Monday, October 19, 2015

Slowing down traffic by Nicomekl Elementary School

53rd Avenue in the City of Langley was originally designed to be a Langley Bypass of sorts when it was built back before I was alive. When the actual Langley Bypass was built, the plan to make 53rd Avenue into a major thoroughfare was drop. Of course, the sections of 53rd Avenue that were built are wide enough to support a 4-lane highway; it is no surprise that people regularly drive with speeds that far exceed the 50km/h speed limit along the corridor. I live along 53rd Avenue, and can attest to the high speed of motor vehicles along that road.

Nicomekl Elementary School fronts 53rd Avenue at the corner of 200th Street. At 201A Street, there is a marked zebra-striped crosswalk. People driving regularly ignore the crosswalk, and routinely disregard the 30km/h school zone and playground zone. The City of Langley recently installed a speed limit sign that tells you when you're driving too fast, but this has had minimal impact on vehicle speeds.

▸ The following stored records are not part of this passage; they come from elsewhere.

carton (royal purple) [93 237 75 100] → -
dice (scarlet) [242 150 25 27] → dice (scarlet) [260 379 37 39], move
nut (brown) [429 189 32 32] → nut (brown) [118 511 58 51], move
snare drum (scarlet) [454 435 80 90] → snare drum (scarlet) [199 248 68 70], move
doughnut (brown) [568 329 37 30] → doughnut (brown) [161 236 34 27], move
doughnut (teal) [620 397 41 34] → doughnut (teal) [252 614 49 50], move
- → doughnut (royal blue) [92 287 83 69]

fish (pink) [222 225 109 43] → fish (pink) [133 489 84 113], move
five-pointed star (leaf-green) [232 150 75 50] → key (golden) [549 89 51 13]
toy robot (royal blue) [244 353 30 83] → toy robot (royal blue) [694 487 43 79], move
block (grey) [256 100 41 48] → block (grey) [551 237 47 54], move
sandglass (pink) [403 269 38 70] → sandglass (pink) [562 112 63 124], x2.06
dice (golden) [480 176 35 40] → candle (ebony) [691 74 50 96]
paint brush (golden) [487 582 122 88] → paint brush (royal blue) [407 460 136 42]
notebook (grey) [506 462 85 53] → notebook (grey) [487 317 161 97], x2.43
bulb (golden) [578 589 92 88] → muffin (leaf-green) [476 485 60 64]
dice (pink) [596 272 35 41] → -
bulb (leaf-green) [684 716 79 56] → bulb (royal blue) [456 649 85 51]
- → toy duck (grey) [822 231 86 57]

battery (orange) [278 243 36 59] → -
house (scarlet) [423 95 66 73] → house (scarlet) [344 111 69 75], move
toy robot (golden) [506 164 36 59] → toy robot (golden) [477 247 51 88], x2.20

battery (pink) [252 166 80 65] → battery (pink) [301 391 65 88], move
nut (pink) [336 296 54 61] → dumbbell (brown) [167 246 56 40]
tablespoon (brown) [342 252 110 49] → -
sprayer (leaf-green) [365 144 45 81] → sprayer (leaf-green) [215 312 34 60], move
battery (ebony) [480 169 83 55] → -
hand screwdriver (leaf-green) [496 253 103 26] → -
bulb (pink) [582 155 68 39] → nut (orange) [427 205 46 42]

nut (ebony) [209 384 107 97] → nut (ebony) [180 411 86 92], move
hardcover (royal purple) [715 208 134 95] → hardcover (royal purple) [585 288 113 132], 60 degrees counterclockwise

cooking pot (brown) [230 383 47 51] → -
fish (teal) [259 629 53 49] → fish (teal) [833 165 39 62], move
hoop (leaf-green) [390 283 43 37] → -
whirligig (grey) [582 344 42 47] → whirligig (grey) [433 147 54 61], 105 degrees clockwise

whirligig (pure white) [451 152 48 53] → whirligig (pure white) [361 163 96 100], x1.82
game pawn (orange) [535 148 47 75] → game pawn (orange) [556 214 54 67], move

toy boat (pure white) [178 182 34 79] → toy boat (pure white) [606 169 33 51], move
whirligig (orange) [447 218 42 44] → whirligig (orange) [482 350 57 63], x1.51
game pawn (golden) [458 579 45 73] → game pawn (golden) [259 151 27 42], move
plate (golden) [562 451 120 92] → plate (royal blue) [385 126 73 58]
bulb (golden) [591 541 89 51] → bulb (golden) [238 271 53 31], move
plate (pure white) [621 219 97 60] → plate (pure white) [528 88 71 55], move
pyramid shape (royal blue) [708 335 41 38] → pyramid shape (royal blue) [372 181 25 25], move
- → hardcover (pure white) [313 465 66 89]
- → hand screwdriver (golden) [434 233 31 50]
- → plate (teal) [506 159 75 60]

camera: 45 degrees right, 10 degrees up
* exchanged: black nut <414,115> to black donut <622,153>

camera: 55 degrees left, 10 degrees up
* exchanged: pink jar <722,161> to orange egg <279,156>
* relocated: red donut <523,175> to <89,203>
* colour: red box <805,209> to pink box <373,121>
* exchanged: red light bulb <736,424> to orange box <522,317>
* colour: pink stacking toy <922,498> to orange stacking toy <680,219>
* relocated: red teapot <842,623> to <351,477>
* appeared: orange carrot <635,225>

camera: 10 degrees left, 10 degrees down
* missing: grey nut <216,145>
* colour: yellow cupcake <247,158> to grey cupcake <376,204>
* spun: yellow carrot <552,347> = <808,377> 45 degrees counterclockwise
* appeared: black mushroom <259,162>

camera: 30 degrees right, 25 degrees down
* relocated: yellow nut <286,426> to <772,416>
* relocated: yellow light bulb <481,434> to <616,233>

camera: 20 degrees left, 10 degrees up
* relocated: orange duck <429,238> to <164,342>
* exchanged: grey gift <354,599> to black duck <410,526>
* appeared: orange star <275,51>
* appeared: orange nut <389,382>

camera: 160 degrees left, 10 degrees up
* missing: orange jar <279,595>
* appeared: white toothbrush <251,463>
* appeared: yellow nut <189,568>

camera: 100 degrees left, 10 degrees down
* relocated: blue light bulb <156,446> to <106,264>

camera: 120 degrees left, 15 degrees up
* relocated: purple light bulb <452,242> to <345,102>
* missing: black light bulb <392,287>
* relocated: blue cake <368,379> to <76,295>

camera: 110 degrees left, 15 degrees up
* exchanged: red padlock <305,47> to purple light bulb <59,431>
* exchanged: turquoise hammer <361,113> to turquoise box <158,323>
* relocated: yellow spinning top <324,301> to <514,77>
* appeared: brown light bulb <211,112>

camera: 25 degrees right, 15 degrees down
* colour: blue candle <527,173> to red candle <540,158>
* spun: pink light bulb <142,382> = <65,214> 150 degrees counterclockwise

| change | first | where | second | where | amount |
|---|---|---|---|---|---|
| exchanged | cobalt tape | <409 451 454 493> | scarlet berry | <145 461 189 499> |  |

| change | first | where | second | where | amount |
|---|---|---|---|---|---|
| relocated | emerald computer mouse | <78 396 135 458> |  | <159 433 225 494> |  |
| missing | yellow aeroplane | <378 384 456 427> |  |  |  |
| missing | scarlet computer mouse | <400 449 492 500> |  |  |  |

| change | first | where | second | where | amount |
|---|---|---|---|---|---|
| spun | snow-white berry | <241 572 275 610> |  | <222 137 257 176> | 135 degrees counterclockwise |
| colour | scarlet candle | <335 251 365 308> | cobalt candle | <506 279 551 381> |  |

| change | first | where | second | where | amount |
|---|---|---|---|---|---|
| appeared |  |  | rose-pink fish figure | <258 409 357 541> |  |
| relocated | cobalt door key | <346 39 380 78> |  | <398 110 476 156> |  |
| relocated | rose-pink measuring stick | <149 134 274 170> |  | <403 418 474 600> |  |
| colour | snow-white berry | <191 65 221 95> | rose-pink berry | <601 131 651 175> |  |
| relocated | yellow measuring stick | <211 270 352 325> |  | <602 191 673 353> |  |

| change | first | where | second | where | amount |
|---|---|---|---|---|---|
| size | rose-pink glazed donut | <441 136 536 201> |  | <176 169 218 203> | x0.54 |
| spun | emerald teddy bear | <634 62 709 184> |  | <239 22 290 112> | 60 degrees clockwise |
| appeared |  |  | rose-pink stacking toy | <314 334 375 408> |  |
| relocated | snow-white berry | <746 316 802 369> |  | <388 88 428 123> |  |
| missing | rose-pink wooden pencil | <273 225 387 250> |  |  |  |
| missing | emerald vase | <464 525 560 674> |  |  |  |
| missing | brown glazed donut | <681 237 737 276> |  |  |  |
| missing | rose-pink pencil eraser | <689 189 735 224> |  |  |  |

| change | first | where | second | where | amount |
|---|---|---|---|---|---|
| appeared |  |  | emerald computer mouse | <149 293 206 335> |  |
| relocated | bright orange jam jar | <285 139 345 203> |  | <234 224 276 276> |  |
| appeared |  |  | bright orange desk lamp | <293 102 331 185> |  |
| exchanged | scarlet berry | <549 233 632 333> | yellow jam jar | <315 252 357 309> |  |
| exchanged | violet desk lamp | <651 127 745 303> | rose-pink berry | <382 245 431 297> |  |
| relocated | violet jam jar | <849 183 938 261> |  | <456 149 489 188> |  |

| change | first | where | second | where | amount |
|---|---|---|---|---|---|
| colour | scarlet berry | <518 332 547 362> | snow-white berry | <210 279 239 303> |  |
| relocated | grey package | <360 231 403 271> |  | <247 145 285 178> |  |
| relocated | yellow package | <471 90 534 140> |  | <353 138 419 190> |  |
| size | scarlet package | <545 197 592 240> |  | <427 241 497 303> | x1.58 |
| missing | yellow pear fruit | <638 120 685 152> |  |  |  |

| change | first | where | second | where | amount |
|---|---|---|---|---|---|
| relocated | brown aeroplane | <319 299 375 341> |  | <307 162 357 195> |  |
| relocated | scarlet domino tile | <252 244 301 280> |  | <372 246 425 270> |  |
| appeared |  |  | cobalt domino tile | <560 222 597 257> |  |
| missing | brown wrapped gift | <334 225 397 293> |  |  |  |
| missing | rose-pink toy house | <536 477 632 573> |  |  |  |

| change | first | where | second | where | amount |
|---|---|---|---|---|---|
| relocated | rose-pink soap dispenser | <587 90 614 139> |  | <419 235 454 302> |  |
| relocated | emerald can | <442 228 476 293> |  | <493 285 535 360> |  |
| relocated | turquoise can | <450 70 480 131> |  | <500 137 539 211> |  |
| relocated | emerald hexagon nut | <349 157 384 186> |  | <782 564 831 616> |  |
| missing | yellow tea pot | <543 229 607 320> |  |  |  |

Residents along 53rd Avenue submitted numerous requests to have the City of Langley traffic calm the area around the school, and improve the visibility of the crosswalk at 201A Street.

The City sent out ballots to residents in the area, and found that 79% of them supported traffic calming. Because of this, City staff hosted an open house in September to present serval traffic calming options for people to choose.

Option 1:
Speed Tables
Curb Extensions
Raised Crosswalk
Cost: $49,000

Option 2
Speed Tables
Curb Extensions
Raised Crosswalk
Bike Lane
Cost: $52,000

Option 3
Speed Tables
Cost: $9,000

Option 4
Speed Tables
Raid Crosswalk
Cost: $18,000

Proposed traffic calming option that received the most support from residents near 53 Avenue by Nicomekl Elementary School. Select image to enlarge.

The majority of the residents picked option 2 which includes bike lanes. One of the side benefits of bike lanes is that their painted lines actually cause people driving to slow down further as people driving perceive the vehicle travel lane to be narrower than it actually is.

I’ve been advocating for a community where people can feel safe walking and cycling. Looking at the results of this open house, it seems that I am not alone. I hope that Langley City Council supports option 2 for the section of 53rd Avenue between 200th Street and 201A Street at tonight's council meeting.